While laudable in its intent, the legalization-centered approach of Mahoney and others may not be the best way to deal with the tragic legacy of failed immigration reform: spikes in anti-immigrant, anti-Latino hate crimes, deaths in decrepit immigrant prisons, thousands of families separated, children and families terrorized by heavily armed Immigration and Customs Enforcement (ICE) agents raiding their homes.
These efforts are inadequate because, contrary to the new Washington consensus on immigration, the greatest single need in immigration reform is not legalization. Rather, what is most needed is moral imagination.
The predominance of the “practical” considerations – “immigrants are good for the economy,” “we need tough and smart enforcement,” etc.— framing the arguments in favor of comprehensive reform should be balanced by a simple, but now elusive fact that smashes any of the discursive frames prevailing on either side of the immigration debate: undocumented immigrants are first and foremost human beings whose lives are as sacred as that of any other being.
Although all advocates surely believe this, not all voice it as much as they used to.
Thankfully, the possibilities of the political moment reflected in the election of Barack Obama and a new, more Democratic Congress offer us the best opportunity to return morality to the center of an immigration debate that has reached dangerous levels of absurdity, if the spate of murders of immigrants here in “liberal” New York and other cities are any indicator.
Although Mahoney, Bush and other backers of immigration reform have included some moral arguments as part of their case, the Washington, D.C., realpolitik of the past decade has pushed moral considerations into the shadow of the legalization-centered approach. Consider, for example, how Mahoney, Bush and other backers of the failed McCain-Kennedy immigration reform package of 2006 to 2007, were willing to “trade off” the more than 700 pages of punitive immigration policy—increased incarceration, deportation, militarization of the border—for less than 100 pages of punitive approaches to legalization contained in the bill.

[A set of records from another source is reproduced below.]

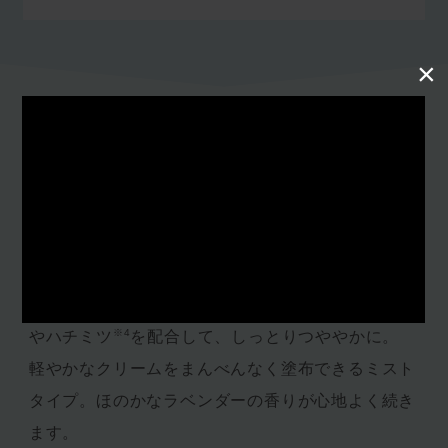
×
Recommended Points
おすすめポイント
傷んでパサつく髪を、しなやかに整える洗い流さな
※1
いトリートメント。
アロエベラ
、タマヌオイル
※2
※3
、ローズマリーオイル
といった植物由来の成分
※4
やハチミツ
を配合して、しっとりつややかに。
軽やかなクリームをまんべんなく塗布できるミスト
タイプ。ほのかなラベンダーの香りが心地よく続き
ます。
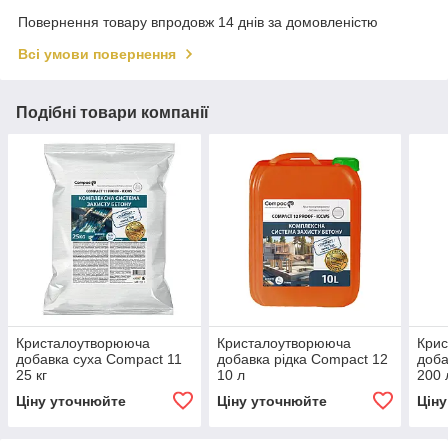
Повернення товару впродовж 14 днів за домовленістю
Всі умови повернення
Подібні товари компанії
Кристалоутворююча
Кристалоутворююча
Кри
добавка суха Compact 11
добавка рідка Compact 12
доба
25 кг
10 л
200 
Ціну уточнюйте
Ціну уточнюйте
Цін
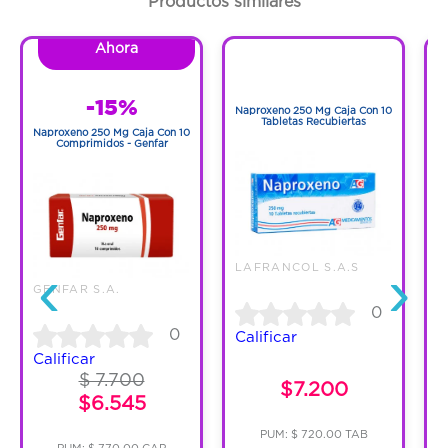
Productos similares
Cantidad:
1 Frasco Con Gotas
Ahora
1
1
Código:
1288247
-15%
Naproxeno 250 Mg Caja Con 10
N
Tabletas Recubiertas
Naproxeno 250 Mg Caja Con 10
Comprimidos - Genfar
‹
›
LAFRANCOL S.A.S
GENFAR S.A.
0
0
Calificar
C
Calificar
$ 7.700
$7.200
$6.545
PUM: $ 720.00 TAB
PUM: $ 770.00 CAP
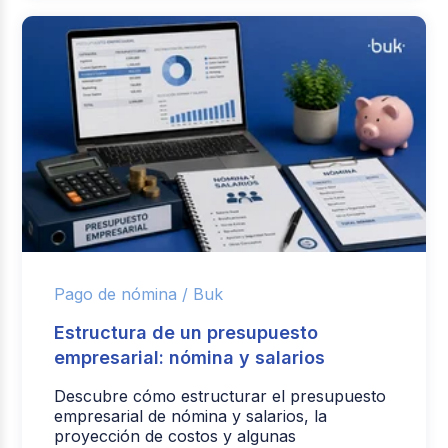
Pago de nómina /
Buk
Estructura de un presupuesto
empresarial: nómina y salarios
Descubre cómo estructurar el presupuesto
empresarial de nómina y salarios, la
proyección de costos y algunas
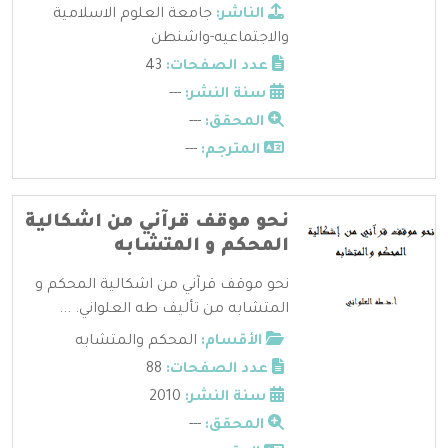
الناشر:
جامعة العلوم الاسلامية
والاجتماعيه-واشنطن
عدد الصفحات:
43
سنة النشر:
---
المحقق:
---
المترجم:
---
نحو موقف قرآني من اشكالية
المحكم و المتشابه
نحو موقف قرآني من اشكالية المحكم و
المتشابه من تأليف طه العلواني. ...
الأقسام:
المحكم والمتشابه
عدد الصفحات:
88
سنة النشر:
2010
المحقق:
---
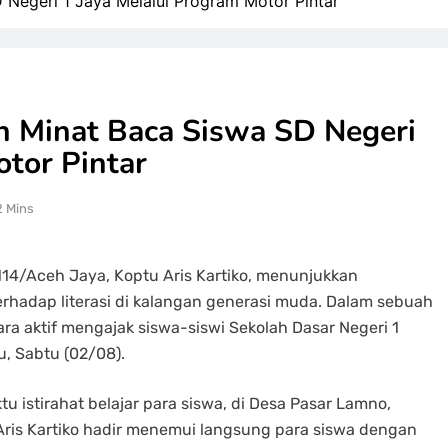
 Negeri 1 Jaya Melalui Program Motor Pintar
an Minat Baca Siswa SD Negeri
otor Pintar
2 Mins
14/Aceh Jaya, Koptu Aris Kartiko, menunjukkan
adap literasi di kalangan generasi muda. Dalam sebuah
ara aktif mengajak siswa-siswi Sekolah Dasar Negeri 1
, Sabtu (02/08).
ktu istirahat belajar para siswa, di Desa Pasar Lamno,
ris Kartiko hadir menemui langsung para siswa dengan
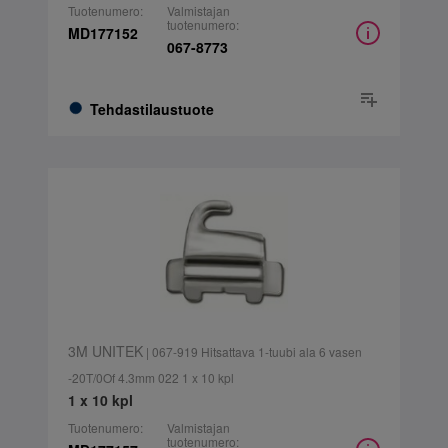
Tuotenumero:
Valmistajan
tuotenumero:
MD177152
067-8773
Tehdastilaustuote
3M UNITEK
| 067-919 Hitsattava 1-tuubi ala 6 vasen
-20T/0Of 4.3mm 022 1 x 10 kpl
1 x 10 kpl
Tuotenumero:
Valmistajan
tuotenumero:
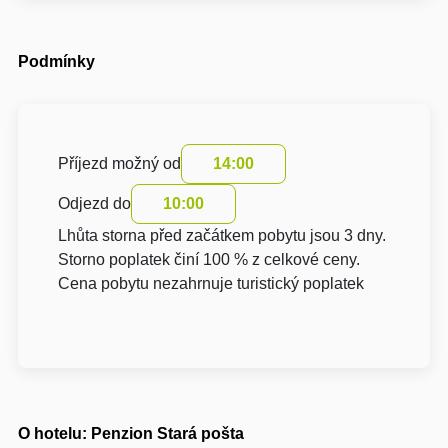
Podmínky
Příjezd možný od
14:00
Odjezd do
10:00
Lhůta storna před začátkem pobytu jsou 3 dny.
Storno poplatek činí 100 % z celkové ceny.
Cena pobytu nezahrnuje turistický poplatek
O hotelu: Penzion Stará pošta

While morality cannot be legislated, moral considerations can and must be part of immigration legislation. This is the way it was before the mid-1990s, the period when Washington decided to de-emphasize moral arguments in favor of the realpolitikal legalization approach provided by high-powered pollsters and public relations consultants. This was when the now familiar immigration reform jargon—”smart and tough,” “practical” and “comprehensive”—entered our national discourse on immigration reform. I still remember how uncomfortable I felt during teleconferences organized by the National Council of La Raza (NCLR), the National Immigration Forum (NIF) and other Washington groups at the time. Hearing pollsters and advocates tell us, “Moral arguments don’t work with the voters,” made me nervous. Hearing them then call for “necessary tradeoffs” (code for accepting even more punitive immigration policies in exchange for legalization) as part of “comprehensive immigration reform” scared me.